Question for Cameron MacKinnon if he's around

From: David Buchan
Subject: Question for Cameron MacKinnon if he's around
Date: Wed, 12 Jan 2005 01:23:11 +0000
Message-ID: <MPG.1c4e460814abf06a9896a5@news.ca.inter.net>

Hi Cameron,

Sorry to bother you, but I wonder if I could ask you a
question. I recently posted on comp.lang.lisp and you
responded.

Here's the excerpt:
*******************
Subject: Re: Another newbie question:
if-elseif-elseif-elseif..etc.
From: Cameron MacKinnon <··········@clearspot.net>
Newsgroups: comp.lang.lisp

David Buchan wrote:
> In the C version of my program I have:
> 
> for (i=0; i<nchar; i=i+1) {
>     if (tmp[i]>=0 && tmp[i]<=31) {
>       dat[i]=tmp[i]+128;}
>     else if (tmp[i]>=32 && tmp[i]<=63) {
>       dat[i]=tmp[i];}
>     else if (tmp[i]>=64 && tmp[i]<=95) {
>       dat[i]=tmp[i]-64;}
>     else if (tmp[i]>=128 && tmp[i]<=159) {
>       dat[i]=tmp[i]+64;}
>     else if (tmp[i]>=160 && tmp[i]<=191) {
>       dat[i]=tmp[i]-64;}
>     else if (tmp[i]>=192 && tmp[i]<=223) {
>       dat[i]=tmp[i]-128;
>     }
>   }
> 
> I'd like to achieve the same thing in Common Lisp
> (Clisp).

If by "the same thing" you mean a slow program, others
here have pointed the way.

However, I'd suggest using essentially the same code
structure to populate an array of values to add to the character.
Then, while reading characters from the file, use the value of each
character as an offset into the array, fetch the array element and add 
it to
the character.

You see, on modern x86 processors (especially the
Pentium 4), mispredicting a branch costs a lot, and your loop is
likely to mispredict at least once per iteration.
*******************

I understand exactly what you are suggesting with
using an array to accomplish the task above, but I was
especially intrigued by your comment about speed.

Specifically, I didn't understand what you meant by,
"You see, on modern x86 processors (especially the
Pentium 4), mispredicting a branch costs a lot, and your loop is
likely to mispredict at least once per iteration."

When branching occurs due to a test (an if statement),
does it try test values until it gets a true result or
something?

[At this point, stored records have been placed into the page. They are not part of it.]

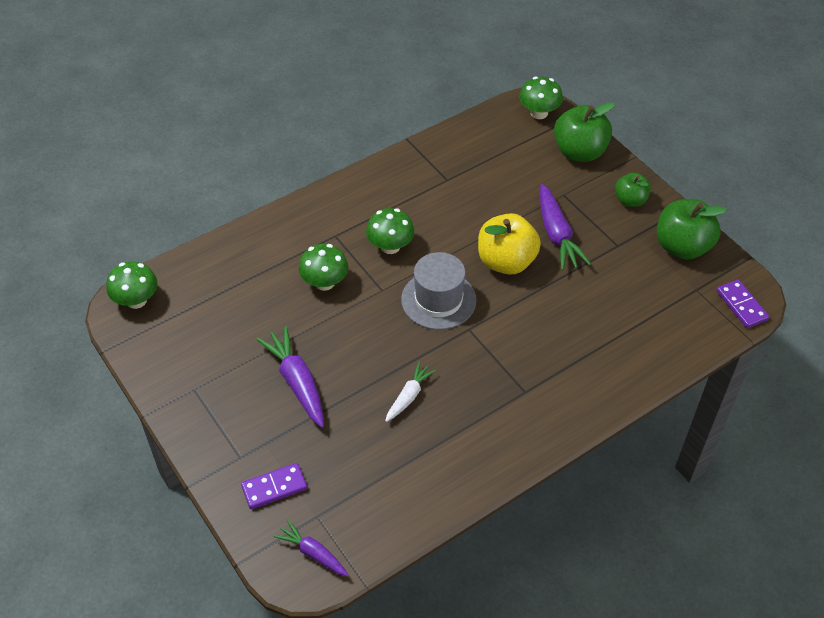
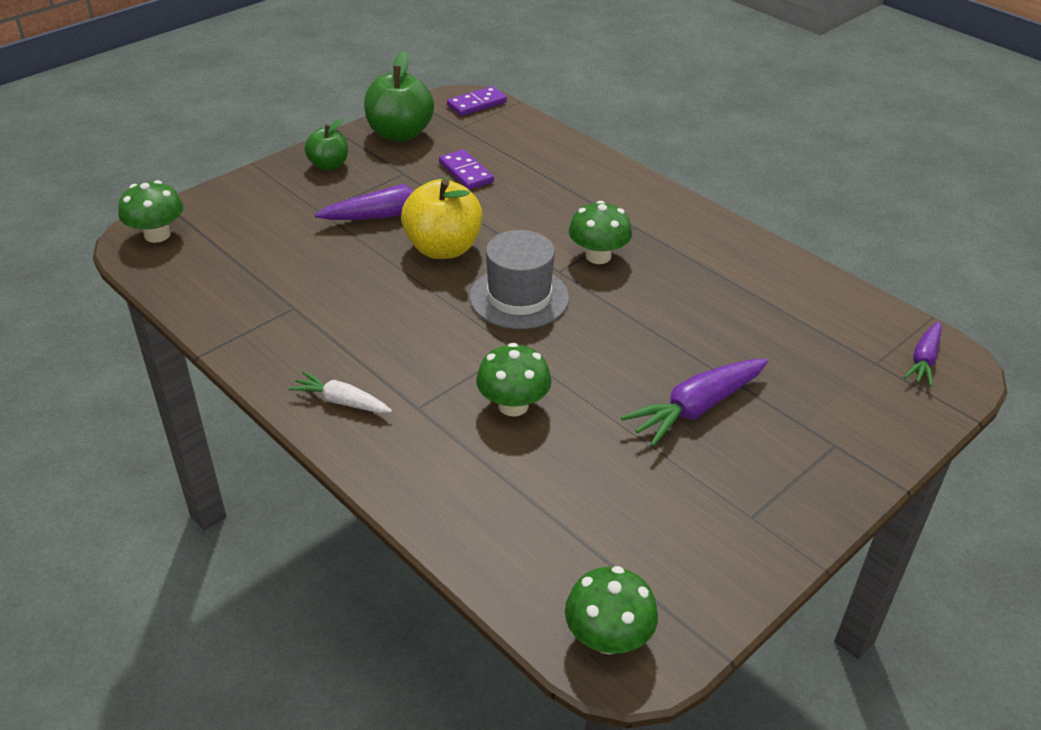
camera: 100 degrees left, 10 degrees down
(274, 487) = (861, 405): purple domino -> purple domino (466, 172)
(390, 246) = (432, 348): green mushroom -> green mushroom (598, 256)
(409, 396) = (677, 308): white carrot -> white carrot (341, 401)
(579, 152) = (241, 201): green apple -> none

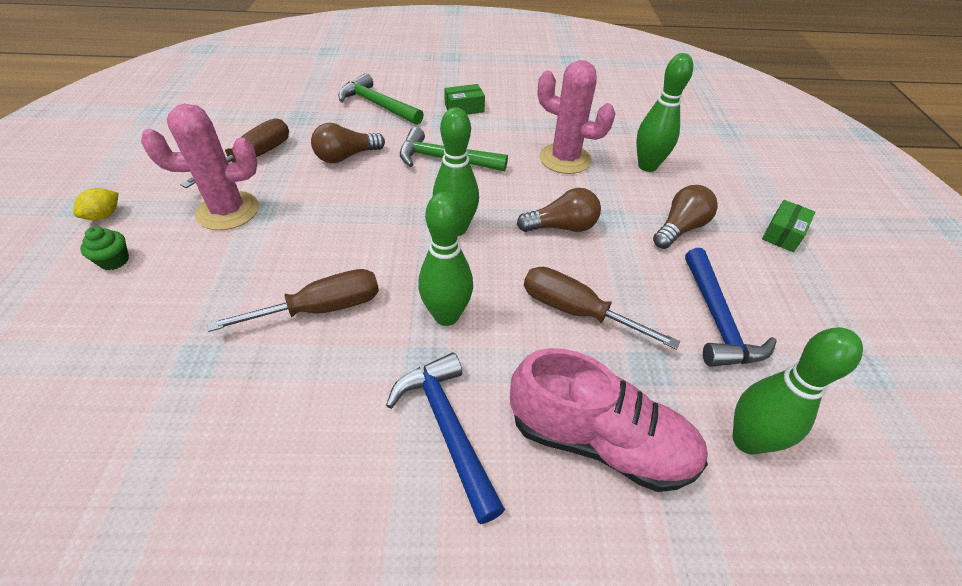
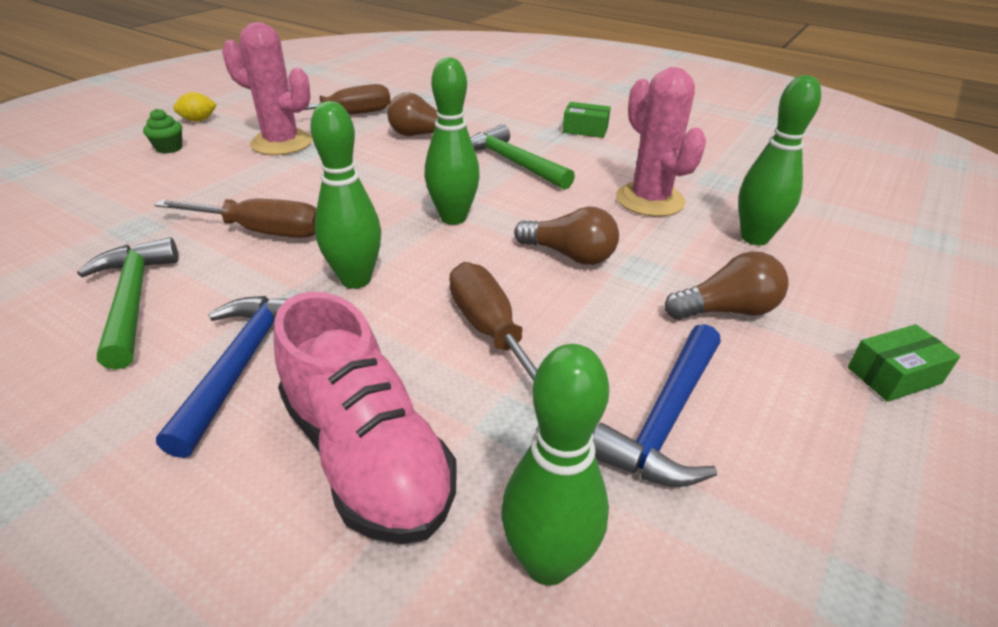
camera: 35 degrees right, 10 degrees down
(377, 105) = (500, 106): green hammer -> green hammer (133, 300)

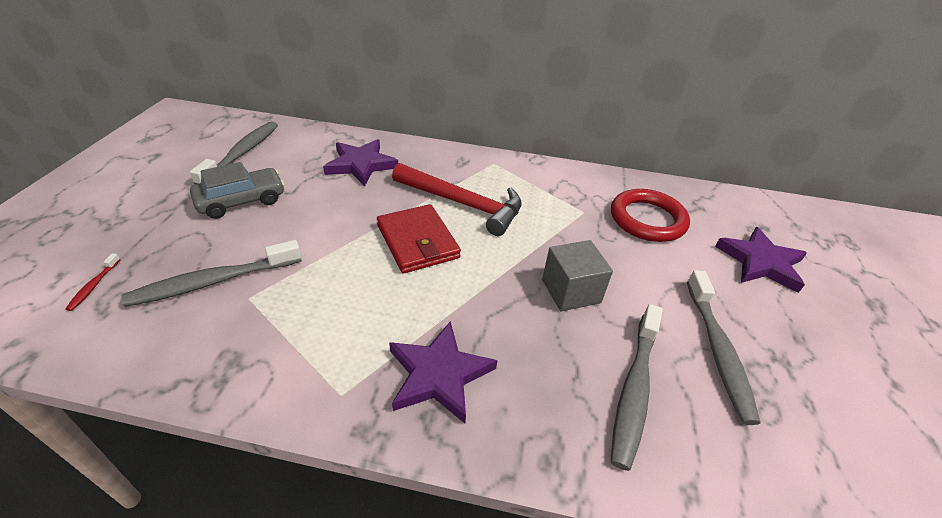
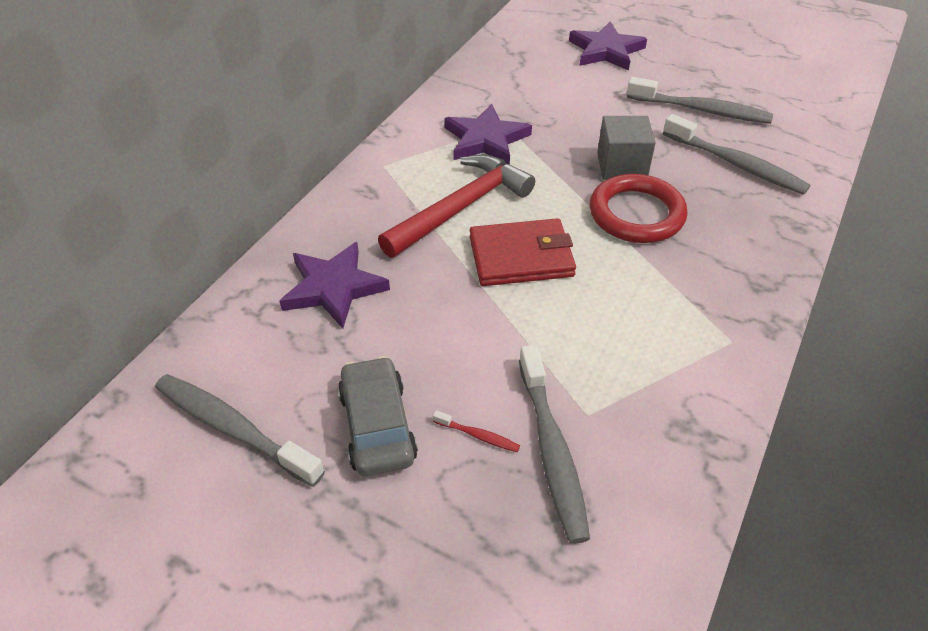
camera: 70 degrees left, 5 degrees up
(94, 286) = (533, 591): red toothbrush -> red toothbrush (478, 436)
(439, 374) = (713, 271): purple star -> purple star (486, 139)
(647, 219) = (530, 89): red ring -> red ring (636, 214)

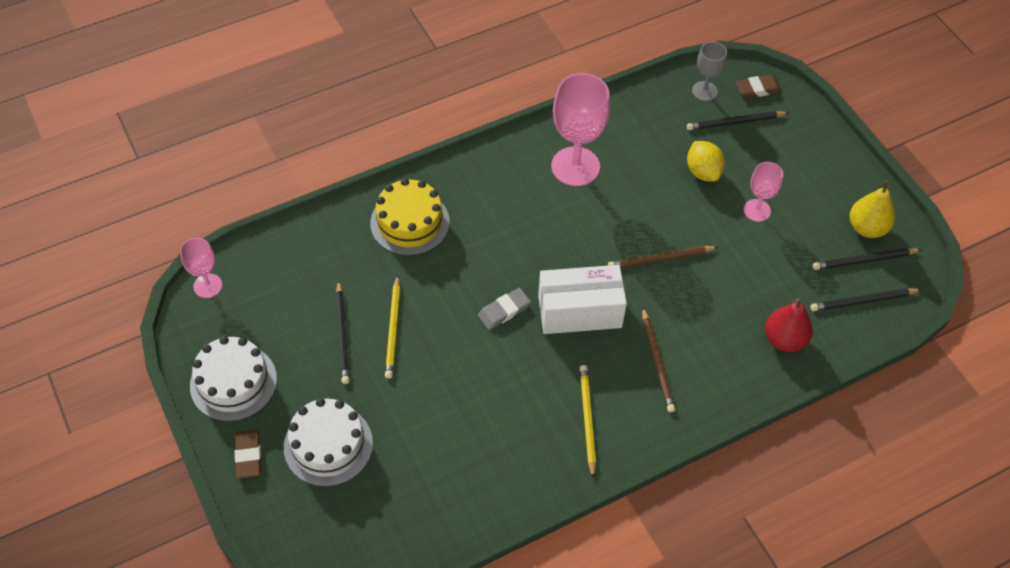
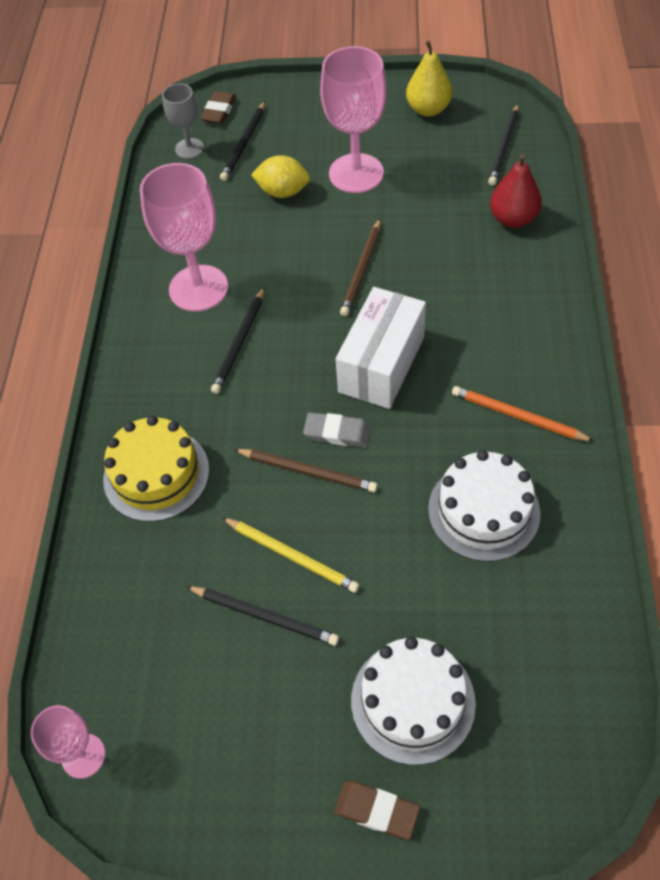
camera: 55 degrees left, 0 degrees up
(233, 382) = (255, 784): white cake -> white cake (483, 511)
(504, 311) = (337, 433): grey eraser -> grey eraser turned 75 degrees counterclockwise
(587, 420) = (517, 416): yellow pencil -> orange pencil
(657, 362) = (481, 326): brown pencil -> brown pencil (308, 471)
(757, 210) = (356, 173): pink goblet -> pink goblet, size x1.83
(864, 260) = (461, 127): black pencil -> black pencil (240, 342)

What is actually going on in the gubbins of
the processor?

Thanks,
Dave Buchan

Re: Question for Cameron MacKinnon if he's around Cameron MacKinnon
- Re: Question for Cameron MacKinnon if he's around David Buchan
- Re: Question for Cameron MacKinnon if he's around Alexander Kjeldaas

From: Cameron MacKinnon
Subject: Re: Question for Cameron MacKinnon if he's around
Date: Wed, 12 Jan 2005 05:17:57 +0000
Message-ID: <I4CdnR7loJ6YLnncRVn-2Q@golden.net>

David Buchan wrote:
> Hi Cameron,
> 
> Sorry to bother you, but I wonder if I could ask you a
> question. I recently posted on comp.lang.lisp and you
> responded.
> 
> Here's the excerpt:
> *******************
> Subject: Re: Another newbie question:
> if-elseif-elseif-elseif..etc.
> From: Cameron MacKinnon <··········@clearspot.net>
> Newsgroups: comp.lang.lisp
> 
> David Buchan wrote:
> 
>>In the C version of my program I have:
>>
>>for (i=0; i<nchar; i=i+1) {
>>    if (tmp[i]>=0 && tmp[i]<=31) {
>>      dat[i]=tmp[i]+128;}
>>    else if (tmp[i]>=32 && tmp[i]<=63) {
>>      dat[i]=tmp[i];}
>>    else if (tmp[i]>=64 && tmp[i]<=95) {
>>      dat[i]=tmp[i]-64;}
>>    else if (tmp[i]>=128 && tmp[i]<=159) {
>>      dat[i]=tmp[i]+64;}
>>    else if (tmp[i]>=160 && tmp[i]<=191) {
>>      dat[i]=tmp[i]-64;}
>>    else if (tmp[i]>=192 && tmp[i]<=223) {
>>      dat[i]=tmp[i]-128;
>>    }
>>  }
>>
>>I'd like to achieve the same thing in Common Lisp
>>(Clisp).
> 
> 
> If by "the same thing" you mean a slow program, others
> here have pointed the way.
> 
> However, I'd suggest using essentially the same code
> structure to populate an array of values to add to the character.
> Then, while reading characters from the file, use the value of each
> character as an offset into the array, fetch the array element and add 
> it to
> the character.
> 
> You see, on modern x86 processors (especially the
> Pentium 4), mispredicting a branch costs a lot, and your loop is
> likely to mispredict at least once per iteration.
> *******************
> 
> I understand exactly what you are suggesting with
> using an array to accomplish the task above, but I was
> especially intrigued by your comment about speed.
> 
> Specifically, I didn't understand what you meant by,
> "You see, on modern x86 processors (especially the
> Pentium 4), mispredicting a branch costs a lot, and your loop is
> likely to mispredict at least once per iteration."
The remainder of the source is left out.